Hero City feels like a waste of a great concept
With so many city building games on Facebook new titles in the genre really need to do something unique to stand out. Hero City attempts to do this through the residents of your budding metropolis: they’re not just regular people, they’re all superheroes. But this twist isn’t enough to make you look past the game’s main issue, which is that there simply isn’t enough to do.
The basic city building aspect of Hero City treads familiar ground. You can build homes and businesses, and these can all be upgraded with money and goods produced at the various businesses. Once you reach a certain point of growth a new hero will move in and you can place them in a home. You can also buy heroes, but the majority are prohibitively expensive so it’s easier and often faster to simply wait for them to move in. As per usual, buildings produce rent money at specific intervals, which you’ll need to return regularly to collect.
The super heroes aren’t like regular people, as you can well imagine. There’s always some sort of evil force wreaking havoc in the world, and so you’ll need to routinely dispatch your heroes to famous landmarks to fight crime. At first you’ll only be able to save the good people of New York, but eventually the world map will unlock new areas around the world. Fighting crime is as simple as clicking on a destination and then waiting for the hero to return to town, at which point you’ll reap the rewards in the form of cash and other goodies. To completely save an area you’ll need to return multiple times.

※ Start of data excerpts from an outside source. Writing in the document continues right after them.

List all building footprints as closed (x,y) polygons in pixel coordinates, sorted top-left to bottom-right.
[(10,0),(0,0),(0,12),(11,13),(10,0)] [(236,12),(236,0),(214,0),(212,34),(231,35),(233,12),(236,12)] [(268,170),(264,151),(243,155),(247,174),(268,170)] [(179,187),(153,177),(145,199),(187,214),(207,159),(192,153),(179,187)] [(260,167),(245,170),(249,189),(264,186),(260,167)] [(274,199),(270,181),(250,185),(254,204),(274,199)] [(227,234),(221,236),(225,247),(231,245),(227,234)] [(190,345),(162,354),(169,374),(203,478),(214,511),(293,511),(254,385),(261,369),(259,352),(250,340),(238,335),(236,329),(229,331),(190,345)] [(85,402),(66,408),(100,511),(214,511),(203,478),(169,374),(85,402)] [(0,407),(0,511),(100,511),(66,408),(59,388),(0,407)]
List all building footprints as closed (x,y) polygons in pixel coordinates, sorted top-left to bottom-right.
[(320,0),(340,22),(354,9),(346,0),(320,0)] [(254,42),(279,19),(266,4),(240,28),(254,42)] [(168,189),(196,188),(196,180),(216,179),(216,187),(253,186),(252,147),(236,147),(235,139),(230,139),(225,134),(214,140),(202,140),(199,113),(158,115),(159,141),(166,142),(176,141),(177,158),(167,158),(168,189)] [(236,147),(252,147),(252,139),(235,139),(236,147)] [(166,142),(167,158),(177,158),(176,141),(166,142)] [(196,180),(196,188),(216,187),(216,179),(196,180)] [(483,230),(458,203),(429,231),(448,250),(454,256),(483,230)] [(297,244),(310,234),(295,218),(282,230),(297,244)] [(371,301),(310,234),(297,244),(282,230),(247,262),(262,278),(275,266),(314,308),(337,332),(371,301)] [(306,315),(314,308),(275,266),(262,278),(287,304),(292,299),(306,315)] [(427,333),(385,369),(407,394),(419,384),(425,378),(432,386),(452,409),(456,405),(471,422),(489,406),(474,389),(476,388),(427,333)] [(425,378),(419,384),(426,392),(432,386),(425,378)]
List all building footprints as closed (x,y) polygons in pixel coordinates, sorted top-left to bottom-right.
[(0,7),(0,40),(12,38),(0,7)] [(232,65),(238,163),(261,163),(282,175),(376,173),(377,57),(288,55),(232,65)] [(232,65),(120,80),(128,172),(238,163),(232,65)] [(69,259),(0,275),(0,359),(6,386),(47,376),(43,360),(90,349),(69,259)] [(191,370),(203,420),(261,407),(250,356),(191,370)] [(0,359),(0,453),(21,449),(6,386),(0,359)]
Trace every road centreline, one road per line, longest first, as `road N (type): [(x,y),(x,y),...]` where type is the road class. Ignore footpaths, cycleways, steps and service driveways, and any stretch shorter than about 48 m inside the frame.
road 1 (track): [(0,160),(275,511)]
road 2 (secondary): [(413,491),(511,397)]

Now this may sound fun, and in theory it’s a great concept for a game. But in practice it’s incredibly underwhelming. You can do all of the available actions in any given play session in just a minute or two, at which point there’s basically nothing left to do. There’s so much waiting in Hero City that it feels like it’s pretty much all you’re doing.
Visually the game is rather generic, which is especially disappointing considering the theme. Though the heroes are all playful riffs on well known characters, like Superb Man or Power Woman, the city itself feels like just another suburb. You’ll be building hot dog stands and office building as opposed to secret lairs or other superhero-themed buildings. It feels like a waste of a concept.
And that’s the biggest problem with Hero City: even though you’re essentially acting as the boss of a town full of superpowered beings, it really just feels like yet another city building game. Even worse, the city building isn’t even all that good, frequently leaving you with little or nothing to do but wait, which doesn’t exactly feel all that heroic.